Exercise 1
Decide whether each statement below agrees with the extract on audio filtering that follows. Answer yes or no for each one and quote the exact words from the extract that settle it.
(a) The input audio signal may come from a microphone.
(b) The analysis filter bank always produces exactly two outputs.
(c) The low-band signal and the high-band signal must have equal bandwidths.
Exercise 2
In the records below, find every line that contains the string "blob" and copy each of those lines in full.

Extract
□ □ □ □ □
FIG. 7 is a flowchart to illustrate another particular embodiment
of a method of performing filtering; and
FIG. 8 is a block diagram of a wireless device operable to perform
signal processing operations in accordance with the systems and
methods of FIGS. 1-7.
VI. DETAILED DESCRIPTION
Referring to FIG. 1, a particular embodiment of a system that is
operable to perform filtering is shown and generally designated
100. In a particular embodiment, the system 100 may be integrated
into an encoding system or apparatus (e.g., in a wireless telephone
or coder/decoder (CODEC)).
It should be noted that in the following description, various
functions performed by the system 100 of FIG. 1 are described as
being performed by certain components or modules. However, this
division of components and modules is for illustration only. In an
alternate embodiment, a function performed by a particular
component or module may instead be divided amongst multiple
components or modules. Moreover, in an alternate embodiment, two or
more components or modules of FIG. 1 may be integrated into a
single component or module. Each component or module illustrated in
FIG. 1 may be implemented using hardware (e.g., a
field-programmable gate array (FPGA) device, an
application-specific integrated circuit (ASIC), a digital signal
processor (DSP), a controller, etc.), software (e.g., instructions
executable by a processor), or any combination thereof.
The system 100 includes an analysis filter bank 110 that is
configured to receive an input audio signal 102. For example, the
input audio signal 102 may be provided by a microphone or other
input device. In a particular embodiment, the input audio signal
102 may include speech. The input audio signal may be a super
wideband (SWB) signal that includes data in the frequency range
from approximately 50 hertz (Hz) to approximately 16 kilohertz
(kHz). The analysis filter bank 110 may filter the input audio
signal 102 into multiple portions based on frequency. For example,
the analysis filter bank 110 may generate a low-band signal 122 and
a high-band signal 124. The low-band signal 122 and the high-band
signal 124 may have equal or unequal bandwidths, and may be
overlapping or non-overlapping. In an alternate embodiment, the
analysis filter bank 110 may generate more than two outputs.
□ □ □ □ □
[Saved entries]
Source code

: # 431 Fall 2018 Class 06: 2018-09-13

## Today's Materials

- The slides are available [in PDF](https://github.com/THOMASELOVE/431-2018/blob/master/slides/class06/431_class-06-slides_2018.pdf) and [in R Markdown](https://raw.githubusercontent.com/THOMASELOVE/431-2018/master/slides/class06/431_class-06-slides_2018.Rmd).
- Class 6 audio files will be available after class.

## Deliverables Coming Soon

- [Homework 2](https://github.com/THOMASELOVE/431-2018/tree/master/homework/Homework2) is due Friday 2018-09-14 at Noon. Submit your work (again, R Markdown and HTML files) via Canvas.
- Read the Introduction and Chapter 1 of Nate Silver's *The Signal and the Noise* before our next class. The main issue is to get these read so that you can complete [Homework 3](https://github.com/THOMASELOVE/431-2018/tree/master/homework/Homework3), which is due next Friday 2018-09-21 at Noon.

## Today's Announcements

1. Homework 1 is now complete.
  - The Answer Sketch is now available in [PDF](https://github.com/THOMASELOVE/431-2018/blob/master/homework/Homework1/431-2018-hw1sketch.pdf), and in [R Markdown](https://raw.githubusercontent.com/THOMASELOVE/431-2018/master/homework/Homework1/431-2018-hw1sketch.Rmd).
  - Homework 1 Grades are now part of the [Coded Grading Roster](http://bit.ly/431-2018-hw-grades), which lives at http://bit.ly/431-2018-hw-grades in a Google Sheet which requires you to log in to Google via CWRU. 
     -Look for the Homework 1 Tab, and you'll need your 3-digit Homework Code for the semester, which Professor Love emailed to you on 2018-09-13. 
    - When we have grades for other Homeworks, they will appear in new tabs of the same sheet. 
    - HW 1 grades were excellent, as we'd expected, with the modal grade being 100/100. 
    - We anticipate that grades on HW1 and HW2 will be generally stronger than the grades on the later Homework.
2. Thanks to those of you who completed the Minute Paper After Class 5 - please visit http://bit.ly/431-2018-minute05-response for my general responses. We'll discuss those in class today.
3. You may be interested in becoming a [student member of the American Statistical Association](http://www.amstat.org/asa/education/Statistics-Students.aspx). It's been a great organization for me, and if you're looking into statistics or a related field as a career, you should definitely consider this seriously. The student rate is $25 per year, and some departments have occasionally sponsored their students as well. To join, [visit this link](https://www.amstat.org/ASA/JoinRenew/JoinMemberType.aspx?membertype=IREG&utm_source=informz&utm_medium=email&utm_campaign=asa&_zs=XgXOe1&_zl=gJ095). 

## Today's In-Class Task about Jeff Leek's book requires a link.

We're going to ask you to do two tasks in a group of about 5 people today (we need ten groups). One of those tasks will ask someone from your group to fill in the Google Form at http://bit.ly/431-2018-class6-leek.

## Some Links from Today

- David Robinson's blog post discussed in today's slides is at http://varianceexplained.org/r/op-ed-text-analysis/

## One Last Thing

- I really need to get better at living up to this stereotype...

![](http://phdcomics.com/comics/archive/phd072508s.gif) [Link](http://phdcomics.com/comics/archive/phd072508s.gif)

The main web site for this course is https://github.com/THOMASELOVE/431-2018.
□ □ □ □ □
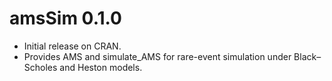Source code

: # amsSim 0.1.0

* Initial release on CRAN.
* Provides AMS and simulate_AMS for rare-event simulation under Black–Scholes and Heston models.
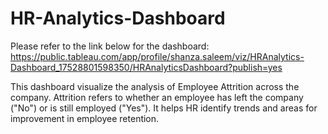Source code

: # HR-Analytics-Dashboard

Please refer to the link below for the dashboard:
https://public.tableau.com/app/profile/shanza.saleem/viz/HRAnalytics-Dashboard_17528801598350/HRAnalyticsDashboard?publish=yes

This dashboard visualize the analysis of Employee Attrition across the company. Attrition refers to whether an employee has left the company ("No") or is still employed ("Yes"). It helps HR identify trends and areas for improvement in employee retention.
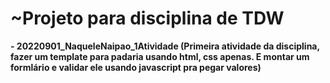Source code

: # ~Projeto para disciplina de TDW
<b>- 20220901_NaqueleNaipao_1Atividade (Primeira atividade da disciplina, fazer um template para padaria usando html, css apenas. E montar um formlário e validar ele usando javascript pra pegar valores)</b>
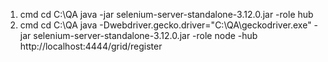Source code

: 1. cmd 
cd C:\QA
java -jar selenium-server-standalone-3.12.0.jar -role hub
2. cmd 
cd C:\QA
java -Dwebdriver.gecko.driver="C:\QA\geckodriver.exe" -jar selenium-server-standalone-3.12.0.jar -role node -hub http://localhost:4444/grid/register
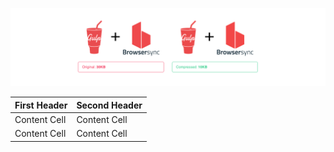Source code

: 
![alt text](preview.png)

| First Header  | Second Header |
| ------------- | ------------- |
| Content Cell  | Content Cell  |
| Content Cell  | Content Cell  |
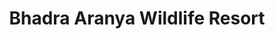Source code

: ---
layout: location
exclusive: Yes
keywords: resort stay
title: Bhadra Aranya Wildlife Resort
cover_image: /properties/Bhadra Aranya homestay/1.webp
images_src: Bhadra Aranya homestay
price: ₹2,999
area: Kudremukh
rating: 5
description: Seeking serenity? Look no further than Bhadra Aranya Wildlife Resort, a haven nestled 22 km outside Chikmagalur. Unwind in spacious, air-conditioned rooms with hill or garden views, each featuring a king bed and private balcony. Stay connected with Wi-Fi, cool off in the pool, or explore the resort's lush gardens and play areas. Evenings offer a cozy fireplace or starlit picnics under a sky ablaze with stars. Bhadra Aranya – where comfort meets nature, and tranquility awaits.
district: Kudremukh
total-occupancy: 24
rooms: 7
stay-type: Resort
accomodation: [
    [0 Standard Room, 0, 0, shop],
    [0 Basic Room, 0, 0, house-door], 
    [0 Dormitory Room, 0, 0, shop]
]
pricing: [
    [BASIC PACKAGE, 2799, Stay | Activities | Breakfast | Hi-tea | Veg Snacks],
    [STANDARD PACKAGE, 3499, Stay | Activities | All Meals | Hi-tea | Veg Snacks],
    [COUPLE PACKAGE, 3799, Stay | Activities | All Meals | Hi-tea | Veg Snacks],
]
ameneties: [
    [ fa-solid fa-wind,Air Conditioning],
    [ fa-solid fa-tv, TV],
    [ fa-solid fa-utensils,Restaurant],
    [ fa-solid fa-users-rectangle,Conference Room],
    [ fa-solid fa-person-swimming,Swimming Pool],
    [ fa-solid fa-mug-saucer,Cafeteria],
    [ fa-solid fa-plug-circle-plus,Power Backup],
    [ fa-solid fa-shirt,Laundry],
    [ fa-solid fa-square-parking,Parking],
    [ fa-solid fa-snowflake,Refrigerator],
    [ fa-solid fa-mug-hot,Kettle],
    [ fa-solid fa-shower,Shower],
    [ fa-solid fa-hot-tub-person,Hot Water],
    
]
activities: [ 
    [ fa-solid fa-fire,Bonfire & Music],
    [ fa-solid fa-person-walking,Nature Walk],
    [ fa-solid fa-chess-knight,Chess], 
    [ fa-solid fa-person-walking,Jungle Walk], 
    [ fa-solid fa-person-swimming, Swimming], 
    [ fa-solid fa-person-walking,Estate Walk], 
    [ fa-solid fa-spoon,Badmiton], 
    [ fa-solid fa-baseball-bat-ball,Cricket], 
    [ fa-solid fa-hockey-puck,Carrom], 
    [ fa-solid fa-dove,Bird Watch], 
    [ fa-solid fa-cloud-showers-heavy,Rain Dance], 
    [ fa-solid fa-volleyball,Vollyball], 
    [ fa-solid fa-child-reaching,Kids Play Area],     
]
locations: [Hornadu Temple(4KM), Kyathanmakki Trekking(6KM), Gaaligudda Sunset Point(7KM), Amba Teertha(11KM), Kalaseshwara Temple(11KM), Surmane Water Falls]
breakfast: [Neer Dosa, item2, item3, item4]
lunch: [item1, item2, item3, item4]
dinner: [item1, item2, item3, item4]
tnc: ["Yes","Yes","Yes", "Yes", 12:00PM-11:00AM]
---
□ □ □ □ □
Task output 1
(a) Yes: "the input audio signal 102 may be provided by a microphone or other input device"
(b) No: "In an alternate embodiment, the analysis filter bank 110 may generate more than two outputs."
(c) No: "may have equal or unequal bandwidths"

Task output 2
- The slides are available [in PDF](https://github.com/THOMASELOVE/431-2018/blob/master/slides/class06/431_class-06-slides_2018.pdf) and [in R Markdown](https://raw.githubusercontent.com/THOMASELOVE/431-2018/master/slides/class06/431_class-06-slides_2018.Rmd).
  - The Answer Sketch is now available in [PDF](https://github.com/THOMASELOVE/431-2018/blob/master/homework/Homework1/431-2018-hw1sketch.pdf), and in [R Markdown](https://raw.githubusercontent.com/THOMASELOVE/431-2018/master/homework/Homework1/431-2018-hw1sketch.Rmd).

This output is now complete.